Federal agents arrested Greenberg at his home on June 23, 2020; he resigned the following day after being released on bail. The original June 2020 indictment charged Greenberg with identity theft and stalking. In August 2020, one count of sex trafficking a 17-year-old girl in 2017 was added to the indictment. On February 28, 2021, Greenberg violated his bond conditions by traveling during his curfew hours, reportedly to look for his wife. His bond was revoked on March 3, 2021, and a federal judge denied Greenberg a new bail, ordering him into custody for the remainder of the case. By the end of that March, the Justice Department added an additional 21 criminal charges to Greenberg's indictment, including cryptocurrency fraud, SBA loan fraud (allegedly receiving fraudulent Economic Injury Disaster Loans for two defunct corporations), wire fraud, conspiracy to bribe a public official and theft of government property. Greenberg faced a minimum of 12 years imprisonment and a maximum term of life imprisonment.
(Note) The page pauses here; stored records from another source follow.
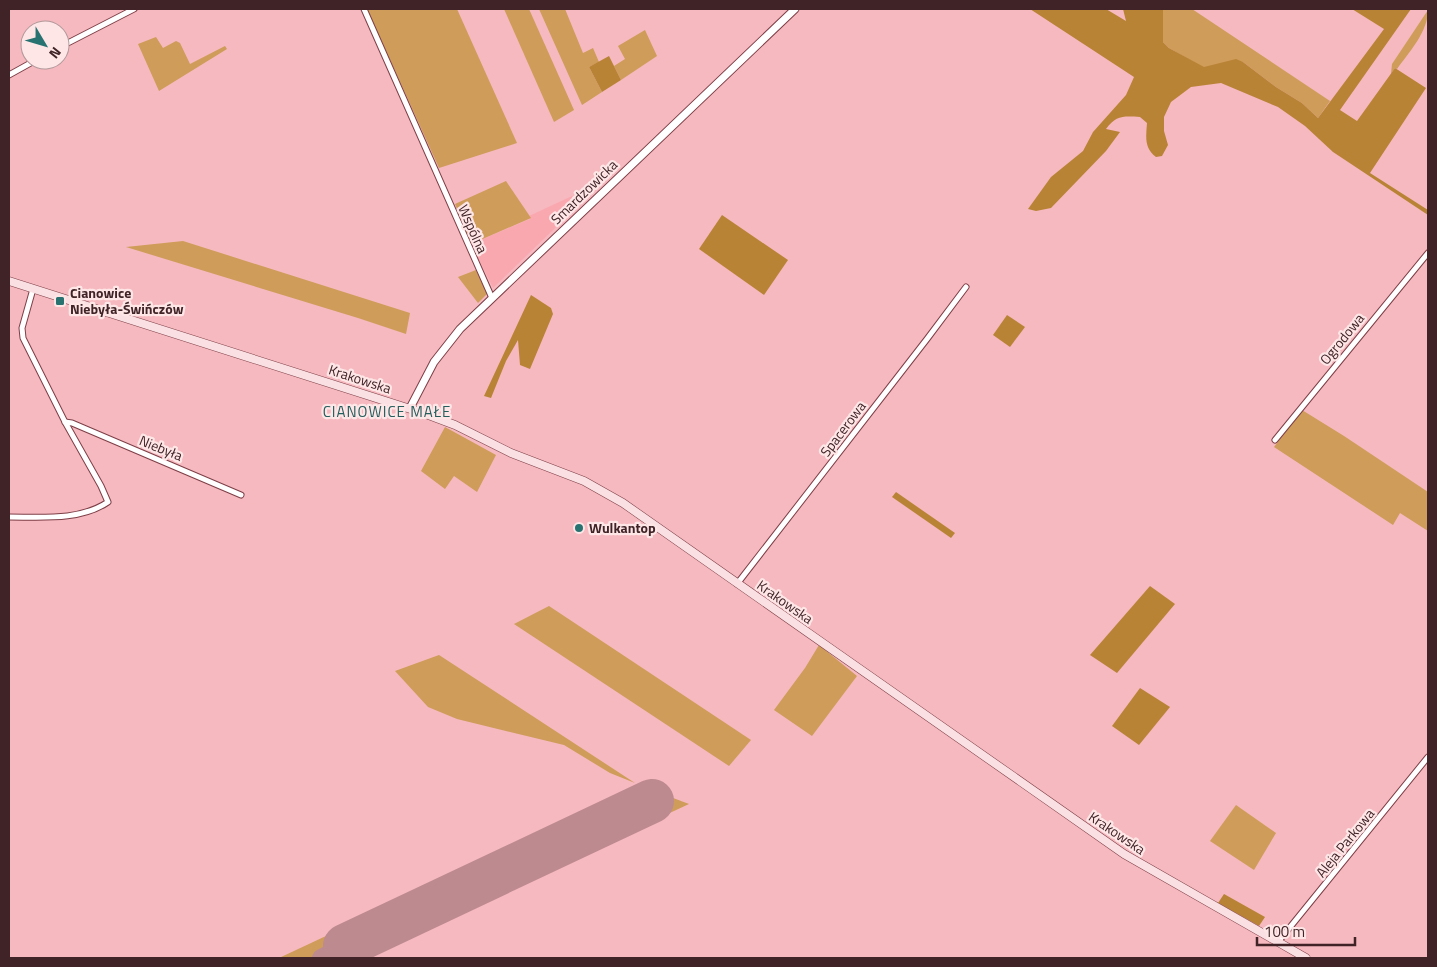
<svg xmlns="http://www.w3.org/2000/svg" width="1437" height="967" font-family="'Titillium Web',sans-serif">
	<rect width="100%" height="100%" fill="#f6b9bf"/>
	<!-- built -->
	<polygon fill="#faa8b0" points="572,196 580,204 493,288 471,244 530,219 529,216"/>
	<!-- green -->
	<g fill="#cf9c59">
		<polygon points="367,9 457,9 517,143 439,168"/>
		<polygon points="504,9 529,9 574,110 554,122"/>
		<polygon points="539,9 565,9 583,53 593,48 599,62 589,67 602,92 582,105"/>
		<polygon points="1163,9 1192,9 1330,101 1318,118 1302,103 1276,87 1243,62 1204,68 1169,48 1163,42"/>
		<path d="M1428 10C1428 32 1409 52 1397 69L1395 68 1391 74 1392 64Z"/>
		<polygon points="645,30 657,56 621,80 614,66 625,59 618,46"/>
		<polygon points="156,37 163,48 176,41 180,43 190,64 225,46 227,49 159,91 138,44"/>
		<polygon points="506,181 531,218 471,244 455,204"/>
		<polygon points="183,241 410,313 406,334 358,318 126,247"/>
		<polygon points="476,270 487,294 478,303 458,277"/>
		<polygon points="1302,410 1344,436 1428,492 1428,531 1400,513 1393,525 1274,447"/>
		<polygon points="445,427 496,455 477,492 454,476 445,489 421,471"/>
		<polygon points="549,606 751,740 729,766 514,624"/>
		<polygon points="819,645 857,676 812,736 774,710 805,668"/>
		<polygon points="439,655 635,783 610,773 564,745 457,719 428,707 395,671"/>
		<polygon points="644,787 689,804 359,958 279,958"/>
		<polygon points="1236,805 1276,833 1254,870 1210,841"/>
	</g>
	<!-- forest -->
	<g fill="#b98336">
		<path d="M1030 9H1106L1126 21 1123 9H1163V42L1169 48 1204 67 1236 59 1243 62 1276 87 1302 103 1318 118 1384 29 1352 9H1411L1340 110 1357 121 1395 68 1426 88 1370 173 1428 210V215L1333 152 1305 126 1278 107 1221 83 1191 87 1171 102 1164 117V131L1168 145 1162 156 1156 157C1144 148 1146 137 1147 123L1140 117C1124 116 1116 115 1106 129L1120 132 1106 151 1051 208 1036 211 1028 209 1051 177 1083 151 1093 132 1126 95 1134 77Z"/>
		<polygon points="609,56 621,80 602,92 589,67"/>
		<polygon points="722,215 788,260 764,295 699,249"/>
		<polygon points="531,295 551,308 553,314 530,369 520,365 518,340 506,361 491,398 484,396"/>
		<polygon points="1007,315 1025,327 1010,347 993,335"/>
		<polygon points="896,492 955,533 951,538 892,497"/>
		<polygon points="1150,586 1175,604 1117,673 1090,655"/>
		<polygon points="1140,688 1170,707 1139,745 1112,726"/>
		<polygon points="1224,894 1265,917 1259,926 1218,903"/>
	</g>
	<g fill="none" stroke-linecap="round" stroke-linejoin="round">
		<!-- taxiway -->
		<polyline stroke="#bd8a90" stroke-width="18" points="321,958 345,946"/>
		<!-- runway -->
		<polyline stroke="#bd8a90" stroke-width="44" points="345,946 652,801"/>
		<defs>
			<g id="minor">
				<polyline points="364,9 492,298"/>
				<polyline points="60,47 134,9"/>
				<polyline points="9,75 36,60"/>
				<polyline points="65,422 72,423 241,495"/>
				<polyline points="1275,440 1428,253"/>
				<path d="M9 517C41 517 80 521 108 502L101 486 65 422 23 338 22 328 33 289"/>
				<polyline points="737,584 927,339 966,287"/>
				<polyline points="1278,942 1428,757"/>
			</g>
			<polyline id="tertiary" points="410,408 434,362 460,329 795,9"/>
			<polyline id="secondary" points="9,281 423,413 455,425 511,453 584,481 623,503 1124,854 1306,958"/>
		</defs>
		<!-- minor casing -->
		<use href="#minor" stroke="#7e3e47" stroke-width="7"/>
		<!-- tertiary casing -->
		<use href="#tertiary" stroke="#7e3e47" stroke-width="9"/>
		<!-- secondary casing -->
		<use href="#secondary" stroke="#7e3e47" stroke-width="9"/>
		<!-- minor -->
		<use href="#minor" stroke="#fff" stroke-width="5"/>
		<!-- tertiary -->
		<use href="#tertiary" stroke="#fff" stroke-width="7"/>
		<!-- secondary -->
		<use href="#secondary" stroke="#fae0e2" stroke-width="8"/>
	</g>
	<!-- markers -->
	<g fill="#287271" stroke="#fee6e7" stroke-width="2">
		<rect x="55" y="296" width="10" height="10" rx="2.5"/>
		<circle cx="579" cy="528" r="5"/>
	</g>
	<g text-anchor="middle" stroke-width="4.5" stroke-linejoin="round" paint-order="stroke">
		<!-- street labels -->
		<g font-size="14" fill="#3f2326" stroke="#fee6e7">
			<text transform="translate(584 192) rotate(-44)" y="5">Smardzowicka</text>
			<text transform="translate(473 229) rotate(66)" y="5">Wspólna</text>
			<text transform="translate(1342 339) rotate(-51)" y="5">Ogrodowa</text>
			<text transform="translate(360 379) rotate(18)" y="5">Krakowska</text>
			<text transform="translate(843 429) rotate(-53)" y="5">Spacerowa</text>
			<text transform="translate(161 448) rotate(22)" y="5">Niebyła</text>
			<text transform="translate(785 602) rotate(35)" y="5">Krakowska</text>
			<text transform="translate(1117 833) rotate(34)" y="5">Krakowska</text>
			<text transform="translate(1345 843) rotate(-51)" y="5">Aleja Parkowa</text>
		</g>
		<!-- poi labels -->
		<g font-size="14" font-weight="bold" fill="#3f2326" stroke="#fee6e7" text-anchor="start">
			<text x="70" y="298">Cianowice<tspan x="70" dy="16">Niebyła-Świńczów</tspan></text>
			<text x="589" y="533">Wulkantop</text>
		</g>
		<!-- neighbourhood labels -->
		<g font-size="15" letter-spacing="1" fill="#235d5c" stroke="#fee6e7">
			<text x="387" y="417">CIANOWICE MAŁE</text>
		</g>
	</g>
	<!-- border -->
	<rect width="1437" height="967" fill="none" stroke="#3f2326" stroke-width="20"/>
	<!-- north arrow -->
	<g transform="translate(45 45) rotate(128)"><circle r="24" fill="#fee6e7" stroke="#b2989a"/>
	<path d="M0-4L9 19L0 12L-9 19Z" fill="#287271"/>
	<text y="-8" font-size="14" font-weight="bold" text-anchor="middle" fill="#3f2326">N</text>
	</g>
	<!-- scale -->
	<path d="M1257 937v8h98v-8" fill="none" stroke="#3f2326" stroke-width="2.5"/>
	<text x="1264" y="937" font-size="15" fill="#3f2326" stroke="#fee6e7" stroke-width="4" paint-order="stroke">100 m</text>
</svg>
===Plea deal and cooperation===
After being arrested in 2020, Greenberg began to cooperate with federal investigators probing Gaetz, who was also implicated in the sex trafficking scandal, although he has not been charged with a crime. In April 2021, Greenberg's attorney announced that his client planned to plead guilty as part of a plea agreement with the government to avoid a possible life sentence. On May 17, 2021, Greenberg pleaded guilty to six federal charges: sex trafficking of a child, production of a false identification document, aggravated identity theft, wire fraud, stalking, and conspiracy. As part of a plea deal, he agreed to cooperate with the U.S. Department of Justice in an ongoing investigation, and will serve a 12-year sentence, the minimum sentence allowed by law. In exchange for his cooperation, prosecutors agreed to drop the remaining charges from the original indictment. The plea agreement documents state that Greenberg paid a minor to have sex with him and other men. He engaged in sex acts with a minor at least seven times while she was underage. In court papers for his plea deal, Greenberg did not implicate others by name but admitted that he "introduced the minor to other adult men, who engaged in commercial sex acts". As part of the plea agreement, Greenberg must register as a sex offender.

Federal judge Gregory Presnell accepted Greenberg's plea agreement on June 3, 2021, and scheduled a sentencing hearing for August 19. On July 6, Greenberg requested, and prosecutors agreed to, a three-month delay in his sentencing so he could further cooperate with the government; presiding federal judge Gregory Presnell agreed to reschedule the sentencing date to November 18. By early October, a lawyer for Greenberg had asked for another delay, this time to March 2022. On October 18, prosecutors also asked Presnell for the extension, stating that Greenberg was a "prolific criminal" who had made allegations that "take us to some places we did not anticipate." Presnell approved the extension. On February 14, 2022, Presnell granted a third delay, this time to May 2022, saying it appeared to be "in the interest of justice". A fourth delay was granted in May, with sentencing likely in August. Subsequently, a December sentencing date was set.

Greenberg was sentenced on Thursday, December 1, 2022, by a federal judge to 11 years in prison.